Although this log is now a OneNote page, it was for a long time nothing more than a text file on my desktop. When I started a new repave, the first thing I would do is copy the old file over to the new empty desktop. I delete the old Backlog because since they were never done on my last build, it is very unlikely that I need them on this build. I then move the Done list down into the Backlog list and assume that the stack rank is correct since that was the order that I needed them last time.

As I install software or configure settings that I like, I move them up from the Backlog to the bottom of the Done list (or just add them to the Done list if I didn’t have them on the last build).

Have clear release criteria so you know when you are done

This one is actually simple: stop when you don’t need any more. Do more when you need more.

How this manifests itself is that there are two big “cut lines” that occur. The first cut line is about on par with what I show in the Done list above. At that point, I can do about 75-80% of my job as a manager. When I was doing more active development, my developer tools were immediately after this cut line and above a number of other things. The two major cutlines I had back then were “usable computer” (OS, email, office, etc.) and then “developer computer” (usable + dev tools). As a manager, new tools (mostly internal corporate tools) are in the second list and the developer tools have moved lower down the stack to be installed only when I need them.

Use good discipline and practices to enable you to respond positively to change

This is the part that people really want to know about when they ask me about this, but ultimately as with Agile Software Development, this is the part that enabled you to be agile not the part that makes you agile. (More on that in a later post.)

The specific practices I apply are fairly simple:

  • Everything in your Home - Keep everything that you care about keeping between build in your user profile “home” directory (C:\Users\Username on Vista). Don’t put anything anywhere else that you need to keep between builds.
  • Profile Backups - XCOPY backup your user profile directory to an external hard drive before reformatting your drive. (The XCOPY options you want are “/h /e /y /c”.) You can use Robocopy if you prefer, but the command line switches are much more confusing.
  • Single Development Directory - I keep all my “side project” source code in a Subversion repository in the sky. On my local system, I have a C:\Dev directory that I keep my working copies in, but I don’t back this up other than making sure everything here is stored in a version control system somewhere.
  • Program Files overlay on a backup drive - This is a trick Brad Wilson taught me. I keep a directory named “Program Files” on my external drive that has all of the XCOPY-able programs that I like to have on my system. This includes things like Password Minder, HotKeyPlus, PureText, etc.
  • User bin directory in my Profile - This is another directory full of binaries, but these are in my profile (e.g. C:\Users\Username\bin) and are typically little command line tools like grep, awk, svn, etc.
  • Helpful Setup Scripts - I have a few PowerShell scripts that I have created for setting %PATH%, %EDITOR%, %VISUAL% etc. and for setting up shortcuts to some of the XCOPY-able “Program Files”.

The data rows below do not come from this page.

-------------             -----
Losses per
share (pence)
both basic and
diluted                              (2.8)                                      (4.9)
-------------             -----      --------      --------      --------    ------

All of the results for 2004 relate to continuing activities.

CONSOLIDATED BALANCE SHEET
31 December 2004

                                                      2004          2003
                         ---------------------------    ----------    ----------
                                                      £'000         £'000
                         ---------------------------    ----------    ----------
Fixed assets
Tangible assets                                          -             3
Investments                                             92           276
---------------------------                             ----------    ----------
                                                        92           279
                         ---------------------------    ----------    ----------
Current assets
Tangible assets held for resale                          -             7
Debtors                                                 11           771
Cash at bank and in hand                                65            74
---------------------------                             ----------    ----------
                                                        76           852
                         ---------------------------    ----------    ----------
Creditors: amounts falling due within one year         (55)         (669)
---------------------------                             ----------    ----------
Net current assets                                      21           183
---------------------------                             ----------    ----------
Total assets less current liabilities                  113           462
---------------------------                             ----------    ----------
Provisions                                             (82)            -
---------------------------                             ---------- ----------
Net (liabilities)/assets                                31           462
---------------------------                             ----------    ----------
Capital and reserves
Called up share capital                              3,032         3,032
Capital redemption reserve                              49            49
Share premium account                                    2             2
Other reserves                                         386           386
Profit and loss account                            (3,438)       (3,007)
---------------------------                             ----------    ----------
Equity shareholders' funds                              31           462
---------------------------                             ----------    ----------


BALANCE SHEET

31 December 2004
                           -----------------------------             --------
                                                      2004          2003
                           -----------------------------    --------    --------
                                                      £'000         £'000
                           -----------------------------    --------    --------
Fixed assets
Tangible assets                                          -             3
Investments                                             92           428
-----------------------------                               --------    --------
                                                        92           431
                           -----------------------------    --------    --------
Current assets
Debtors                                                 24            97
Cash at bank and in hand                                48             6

I’ve been living my computing life this way for years now. The specific practices I’ve used have evolved over time, but the principles and intent have remained unchanged for&nbsp_place_holder;a very long time. It allows me to test-drive new software, configurations, tools, etc. and if I screw up my machine, I don’t care. Repave it.

It also helps acccount for registry and file system bloat. You know what I mean, even the most perfect uninstaller will leave stuff behind. Hopefully very little, but stuff nonetheless. A clean wipe helps get rid of that stuff.

So there you go… an agile approach to maintaining and managing your computer. People often don’t believe me, but I can do my repave back to “usable work computer” in about 3 hours, which really helps me feel free to do it more often.